“Les branches attendent du conseil et de l’expertise pour mettre en place le degré élevé de solidarité”

Découvrez l’interview de Véronique Venayre, directrice action sociale et référent dégré élevé de solidarité (DES) chez Harmonie Mutuelle.

Comment abordez-vous le DES chez Harmonie Mutuelle ?

Depuis la sortie des premiers textes sur le DES, nous nous sommes préparés à la mise en place de ce nouveau dispositif. Nous avions déjà une grande expérience sur ces sujets : solidarité, prévention et promotion de la santé, action sociale. Nous avons découvert au fur et à mesure la complexité de la mise en œuvre d’un dispositif porté par les branches, en lien étroit avec d’autres organismes assureurs.

Comment les branches abordent-elles ce sujet ?

Elles attendent du conseil et de l’expertise. C’est quelque chose de nouveau et elles ont plus ou moins d’idées d’actions selon les secteurs. On voit bien, par exemple, que c’est un sujet qui intéresse beaucoup la branche de l’économie sociale et solidaire. D’autres sont très loin de ces préoccupations. De manière générale, toutes les branches souhaitent être accompagnées pour la mise en place tout en maîtrisant leurs décisions. Leurs représentants le disent très clairement.

Vous êtes souvent corecommandé avec d’autres organismes assureurs. Cela ne peut-il pas poser problème sur le dossier du DES ?

Il faut bien sûr que les organismes corecommandés se parlent, arrivent à s’entendre et soient en capacité de faire des propositions communes. Par exemple, si la branche souhaite mettre en place une action d’e-learning, il est important que chaque organisme apporte le même niveau de prestation ou trouve un prestataire pour le faire. Il faut donc mettre en place une collaboration intelligente entre nous. Dans l’ensemble, cela se passe très bien et c’est l’occasion d’établir un autre type de relation entre assureurs.

Quels types d’offres demandent les branches en matière de DES ?

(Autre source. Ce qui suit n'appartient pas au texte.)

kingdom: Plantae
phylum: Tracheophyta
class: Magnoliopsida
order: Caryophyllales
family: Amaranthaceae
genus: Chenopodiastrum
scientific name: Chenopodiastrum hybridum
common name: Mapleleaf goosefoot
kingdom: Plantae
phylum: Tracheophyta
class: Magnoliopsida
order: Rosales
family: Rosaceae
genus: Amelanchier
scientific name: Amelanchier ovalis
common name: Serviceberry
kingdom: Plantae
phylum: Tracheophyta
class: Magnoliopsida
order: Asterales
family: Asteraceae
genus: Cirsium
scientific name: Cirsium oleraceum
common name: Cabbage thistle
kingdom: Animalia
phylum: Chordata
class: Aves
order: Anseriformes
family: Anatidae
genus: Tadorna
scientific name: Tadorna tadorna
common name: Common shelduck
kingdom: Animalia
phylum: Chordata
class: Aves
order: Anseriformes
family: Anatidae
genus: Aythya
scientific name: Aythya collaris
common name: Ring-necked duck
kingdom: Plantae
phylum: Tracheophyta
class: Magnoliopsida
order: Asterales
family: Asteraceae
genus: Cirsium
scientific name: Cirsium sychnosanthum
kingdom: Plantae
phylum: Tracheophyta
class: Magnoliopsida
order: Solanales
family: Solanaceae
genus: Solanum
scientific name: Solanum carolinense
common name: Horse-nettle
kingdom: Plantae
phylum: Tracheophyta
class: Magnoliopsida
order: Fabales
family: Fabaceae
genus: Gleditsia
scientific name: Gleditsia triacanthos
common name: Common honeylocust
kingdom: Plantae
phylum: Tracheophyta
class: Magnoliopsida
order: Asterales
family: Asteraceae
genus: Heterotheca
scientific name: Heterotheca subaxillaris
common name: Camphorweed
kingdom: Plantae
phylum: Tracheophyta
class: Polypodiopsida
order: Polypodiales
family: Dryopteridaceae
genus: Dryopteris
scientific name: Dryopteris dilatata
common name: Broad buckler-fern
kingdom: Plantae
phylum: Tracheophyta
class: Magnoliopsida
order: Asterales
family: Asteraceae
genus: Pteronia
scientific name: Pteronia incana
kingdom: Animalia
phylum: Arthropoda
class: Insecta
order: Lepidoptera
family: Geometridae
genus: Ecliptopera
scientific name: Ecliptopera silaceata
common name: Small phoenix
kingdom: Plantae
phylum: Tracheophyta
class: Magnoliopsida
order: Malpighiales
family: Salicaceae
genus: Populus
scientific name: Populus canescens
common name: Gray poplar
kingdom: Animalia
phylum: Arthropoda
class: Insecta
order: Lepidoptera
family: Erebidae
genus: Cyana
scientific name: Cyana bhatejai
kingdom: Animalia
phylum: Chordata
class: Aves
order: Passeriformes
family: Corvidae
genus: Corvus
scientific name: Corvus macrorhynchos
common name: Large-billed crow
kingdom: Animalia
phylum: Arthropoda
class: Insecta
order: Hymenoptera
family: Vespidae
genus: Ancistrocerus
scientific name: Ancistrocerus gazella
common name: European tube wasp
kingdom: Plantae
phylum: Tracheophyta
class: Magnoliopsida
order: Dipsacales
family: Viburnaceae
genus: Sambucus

Elles souhaitent à la fois quelque chose de nouveau et de complémentaire à ce dont elles disposent déjà. Il faut aussi les aider à trouver ce qui est spécifiquement adapté à leur domaine d’activité en fonction du profil de la population et de la taille des entreprises. Pour la CCN des bureaux d’études par exemple, avec une population plutôt jeune et masculine, il nous a paru approprié de proposer des aides à la gestion du stress et du e-learning. Dans le cas de la CCN de l’habillement, nous avons été confrontés à une contrainte lourde liée à la taille des entreprises. En effet, il y a beaucoup de magasins ne comprenant que deux ou trois salariés. La mise en œuvre d’une action de prévention doit être adaptée à cette spécificité. Nous réfléchissons actuellement avec la branche afin de trouver le moyen le plus adapté pour toucher les salariés.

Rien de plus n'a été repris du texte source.